No, this isn’t complicated. When I was first learning to fish, I was overwhelmed by all these options and combinations that exist. I’m sure you’re brain is starting to get a bit of that floating feeling as well. Step back for a minute, and look at the big picture.
Dough baits are simply another option for your fishing methods.
What do you do if you’ve been out all morning fishing and the bite is starting to drop off? Maybe you’ve still got a couple of shad swimming around your Livewell bucket or half a carp is still chilling in your ice chest. You don’t want to pack it up for the day, you’re only two fish shy of your limit and you’re not going to get another chance to go fishing for the next couple of weeks.
This is where the fish attractants will serve a good purpose for you.
Rather than changing your fishing style, consider boosting your current game strategy.
You could always switch over to that bag of fiber nuggets in the bottom of your tackle bag, but then you’ve got these fish you sacrifice for your fishing trip that you don’t want to let go to waste. Alternately, you can consider adding the attractant. Pautzke Fire Gel Garlic, Spike-It Gamefish Dip-N-Glow, or Pro-Cure Catfish Candy are liquids that can be poured over part or all of your bait. They have a dye quality that will highlight your bait like you colored it with a high-lighter. It’ll also put off an irresistible fish scent that permeates the water around your bait. Many of your target fish will sense the attractant in the water column and come to investigate the source. Sometimes, all it takes is to give your target fish a little nudge and the bite will be back on. Along the same lines are some spray-on formulas such as Bang Fish Attractants or waxy, roll-on/draw-on, type attractants like Baitwas Get Real or FishSticks Catfish Candy.
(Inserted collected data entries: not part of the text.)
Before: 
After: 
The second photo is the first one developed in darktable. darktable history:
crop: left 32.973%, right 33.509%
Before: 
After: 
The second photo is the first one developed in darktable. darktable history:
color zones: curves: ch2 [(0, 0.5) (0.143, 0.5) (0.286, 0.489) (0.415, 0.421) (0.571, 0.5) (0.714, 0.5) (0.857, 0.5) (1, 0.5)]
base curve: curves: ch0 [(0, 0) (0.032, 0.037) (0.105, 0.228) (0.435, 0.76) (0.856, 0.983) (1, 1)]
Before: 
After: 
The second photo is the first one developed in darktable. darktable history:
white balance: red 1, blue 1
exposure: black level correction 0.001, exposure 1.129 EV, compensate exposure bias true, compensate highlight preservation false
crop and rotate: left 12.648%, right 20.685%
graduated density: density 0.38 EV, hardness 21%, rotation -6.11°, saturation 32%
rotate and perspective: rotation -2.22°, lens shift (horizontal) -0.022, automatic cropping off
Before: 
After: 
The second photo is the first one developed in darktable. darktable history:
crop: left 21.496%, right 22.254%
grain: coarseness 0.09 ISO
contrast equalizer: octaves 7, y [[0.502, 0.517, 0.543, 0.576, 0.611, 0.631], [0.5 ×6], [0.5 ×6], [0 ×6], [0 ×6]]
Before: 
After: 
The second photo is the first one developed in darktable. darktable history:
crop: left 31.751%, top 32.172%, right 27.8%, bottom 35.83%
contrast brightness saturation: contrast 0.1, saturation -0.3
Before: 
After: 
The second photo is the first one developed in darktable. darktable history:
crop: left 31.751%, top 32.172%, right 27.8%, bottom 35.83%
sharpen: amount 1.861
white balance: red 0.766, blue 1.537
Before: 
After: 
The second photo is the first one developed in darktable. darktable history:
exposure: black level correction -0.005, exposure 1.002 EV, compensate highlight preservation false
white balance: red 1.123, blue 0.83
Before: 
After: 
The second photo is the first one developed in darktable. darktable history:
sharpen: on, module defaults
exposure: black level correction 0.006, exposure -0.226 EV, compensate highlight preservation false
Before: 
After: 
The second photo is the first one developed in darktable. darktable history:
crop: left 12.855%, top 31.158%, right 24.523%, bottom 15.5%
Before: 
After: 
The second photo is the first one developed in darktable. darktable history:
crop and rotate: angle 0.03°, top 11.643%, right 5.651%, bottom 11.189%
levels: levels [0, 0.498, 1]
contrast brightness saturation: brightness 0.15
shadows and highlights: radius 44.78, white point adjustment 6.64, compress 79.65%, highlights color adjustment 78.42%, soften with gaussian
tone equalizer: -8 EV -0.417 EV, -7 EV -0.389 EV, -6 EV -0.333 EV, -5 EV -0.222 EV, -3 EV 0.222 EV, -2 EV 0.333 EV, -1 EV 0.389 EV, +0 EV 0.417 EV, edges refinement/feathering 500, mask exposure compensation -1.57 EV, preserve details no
Now here’s the best part: these fish attractants aren’t just for your live/cut bait!
Your dough baits can be dipped in it to alter the smell they’re putting off. Plastic baits, like craws and worms, can be sprayed or dipped to alter the color pattern and provide an extra layer of taste the target fish will smell in the water column. Even your hard baits (that we’ll be discussing soon) can be treated with many of these fish attractants.
Even within fish attractants, you’ve got plenty of options.
Different brands will create different odors. We humans aren’t always the best at identifying the subtle differences between these smells, but I can assure you the fish will notice a difference. You might have bass in your local pond that just can’t get enough of the Spike-It Shad scent while the bass at your nearby lake will only eat the Bang Garlic spray. It’ll be up to you to experiment to find what works for your selected fishery. And, just like everything else in fishing, there will be variables that make the fish not want to bite no matter how many methods you throw at them, but I can assure you that these added bait scents can definitely help.
You will notice after fishing with a scented plastic finesse worm for even 20 minutes, it’ll lose its scent. Now, all you have is a plastic worm floating through the water. The plastic is still good and strong. The motion is still spot on. But if the fish can only smell plastic, he’s not as likely to take a bite. Especially in the summer, this will be some of the best times to add a little of that attractant you’ve got stashed in the pocket of your tackle bag. The warm waters of summer will give an extra boost to that scent’s travel capabilities.
Before you give up on your newfound techniques, experiment with variations in the methods you’re currently perfecting. Switch up the weight, the depth your bait’s at, the size of the bobber if you’re using one. Even the color of the bobber can make a difference if the fish happen to see it floating above. But, you must remember, the fish are looking for food. The more you make your bait resemble the food they want today, the more likely they’ll be to take a bite.